→ **Exercise objective**:
In the copy, include every entry exactly but none of the images.

→ **Web document revisions**:
◇ ◇ ◇ ◇ ◇ ◇ ◇

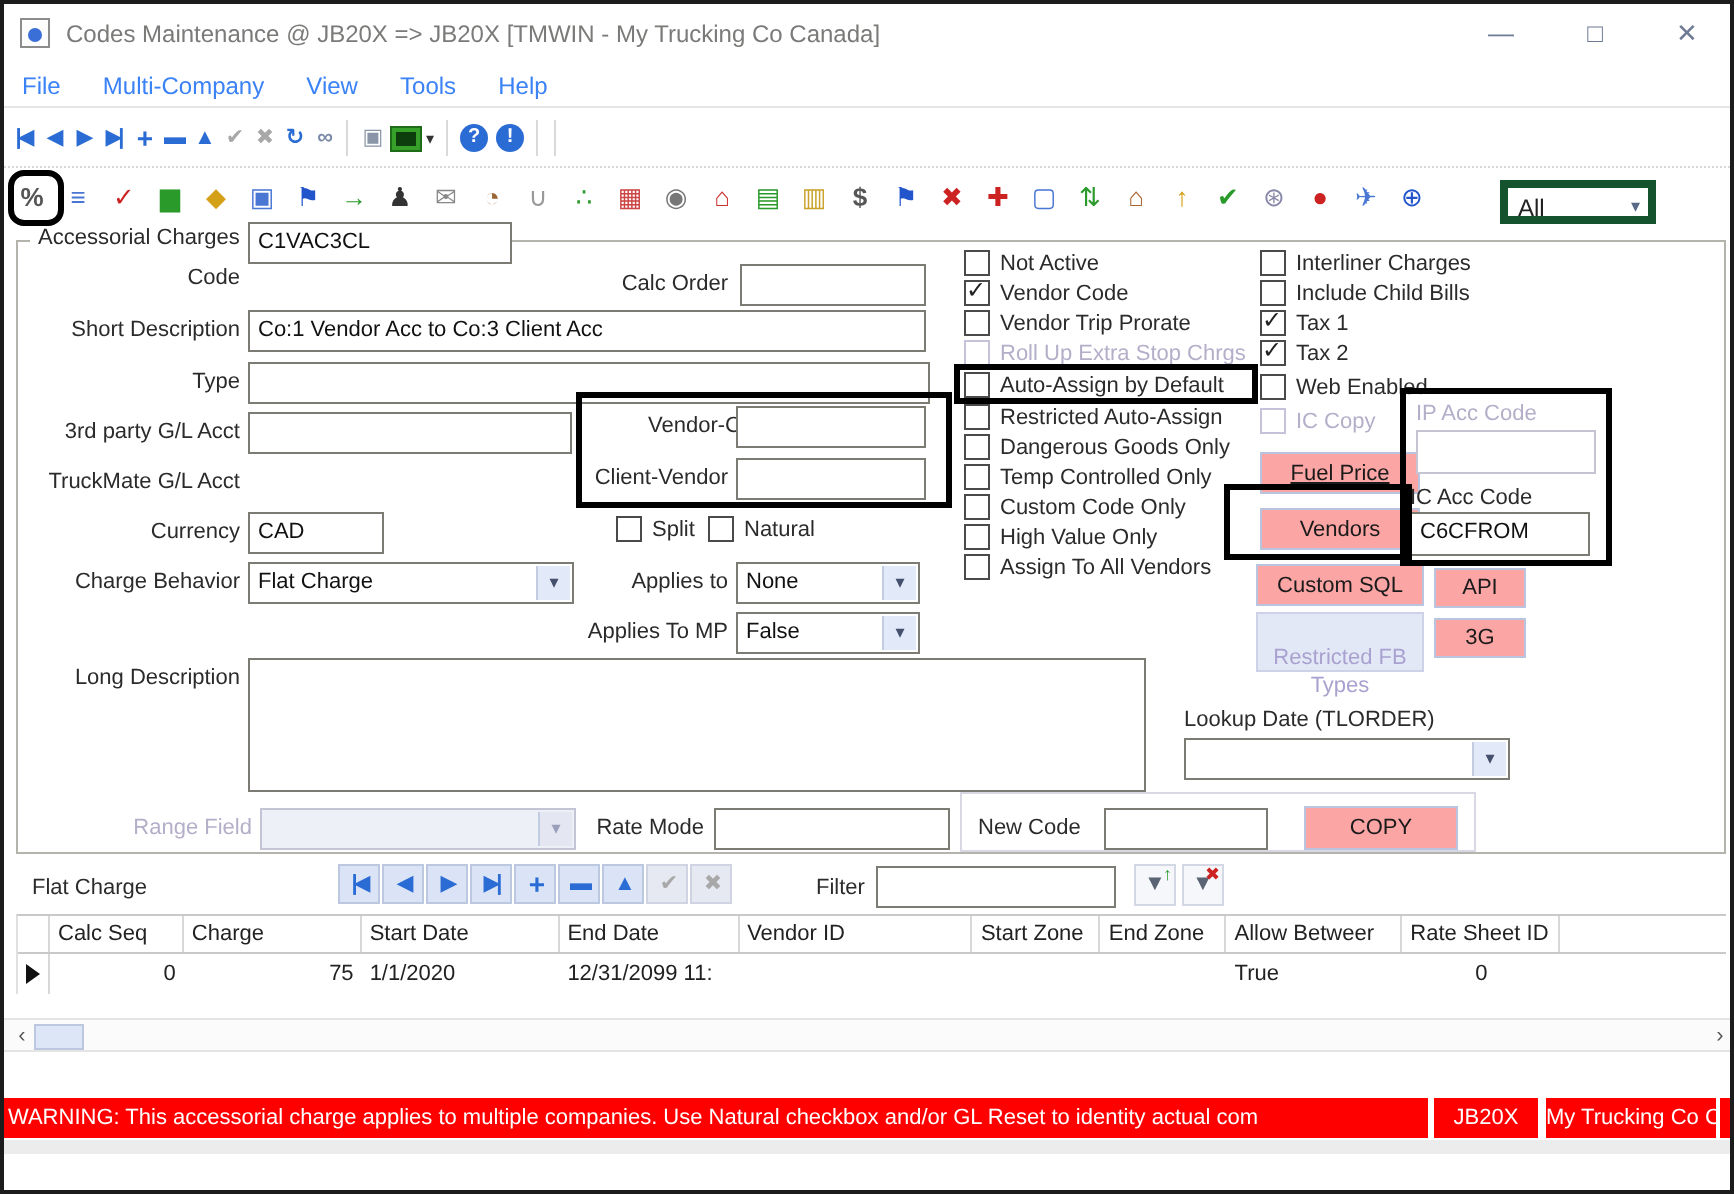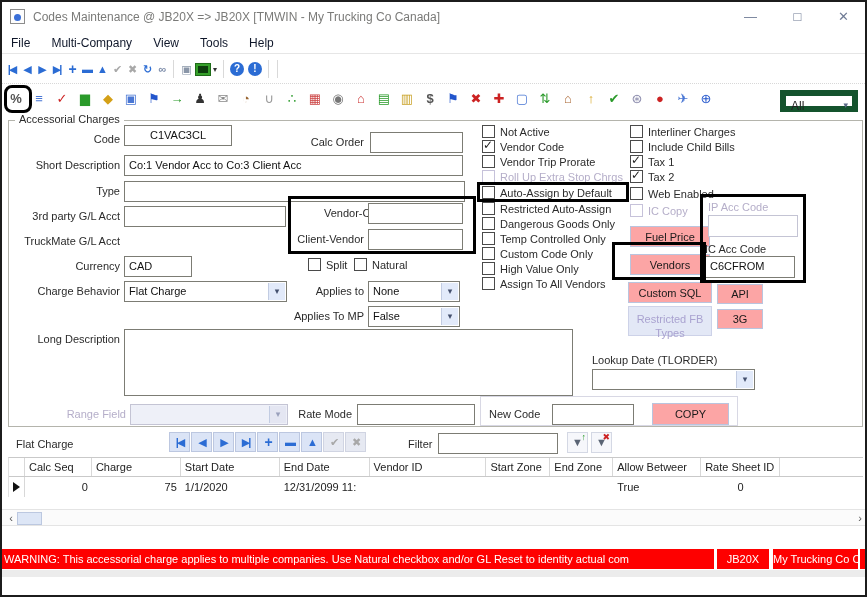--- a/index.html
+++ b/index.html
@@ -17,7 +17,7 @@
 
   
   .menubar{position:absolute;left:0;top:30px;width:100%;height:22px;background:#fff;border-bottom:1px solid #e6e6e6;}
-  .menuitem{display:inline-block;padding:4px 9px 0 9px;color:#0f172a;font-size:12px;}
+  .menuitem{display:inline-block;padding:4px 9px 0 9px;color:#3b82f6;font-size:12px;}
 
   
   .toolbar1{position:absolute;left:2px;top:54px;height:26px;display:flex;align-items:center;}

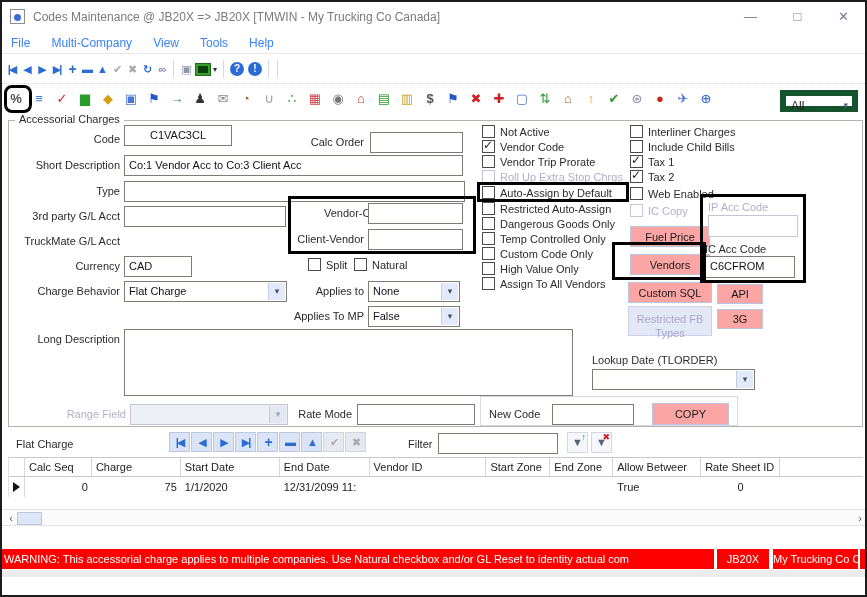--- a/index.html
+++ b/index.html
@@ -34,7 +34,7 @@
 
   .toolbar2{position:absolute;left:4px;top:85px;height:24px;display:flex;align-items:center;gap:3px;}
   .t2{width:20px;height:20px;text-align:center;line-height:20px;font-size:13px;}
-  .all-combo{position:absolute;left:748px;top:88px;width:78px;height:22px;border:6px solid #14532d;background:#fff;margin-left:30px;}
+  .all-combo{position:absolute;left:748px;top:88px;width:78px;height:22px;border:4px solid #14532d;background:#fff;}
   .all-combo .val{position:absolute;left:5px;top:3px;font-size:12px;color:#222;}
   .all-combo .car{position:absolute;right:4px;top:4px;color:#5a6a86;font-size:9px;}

◇ ◇ ◇ ◇ ◇ ◇ ◇

→ **Written response**:
--- a/index.html
+++ b/index.html
@@ -17,7 +17,7 @@
 
   
   .menubar{position:absolute;left:0;top:30px;width:100%;height:22px;background:#fff;border-bottom:1px solid #e6e6e6;}
-  .menuitem{display:inline-block;padding:4px 9px 0 9px;color:#0f172a;font-size:12px;}
+  .menuitem{display:inline-block;padding:4px 9px 0 9px;color:#3b82f6;font-size:12px;}
 
   
   .toolbar1{position:absolute;left:2px;top:54px;height:26px;display:flex;align-items:center;}

--- a/index.html
+++ b/index.html
@@ -34,7 +34,7 @@
 
   .toolbar2{position:absolute;left:4px;top:85px;height:24px;display:flex;align-items:center;gap:3px;}
   .t2{width:20px;height:20px;text-align:center;line-height:20px;font-size:13px;}
-  .all-combo{position:absolute;left:748px;top:88px;width:78px;height:22px;border:6px solid #14532d;background:#fff;margin-left:30px;}
+  .all-combo{position:absolute;left:748px;top:88px;width:78px;height:22px;border:4px solid #14532d;background:#fff;}
   .all-combo .val{position:absolute;left:5px;top:3px;font-size:12px;color:#222;}
   .all-combo .car{position:absolute;right:4px;top:4px;color:#5a6a86;font-size:9px;}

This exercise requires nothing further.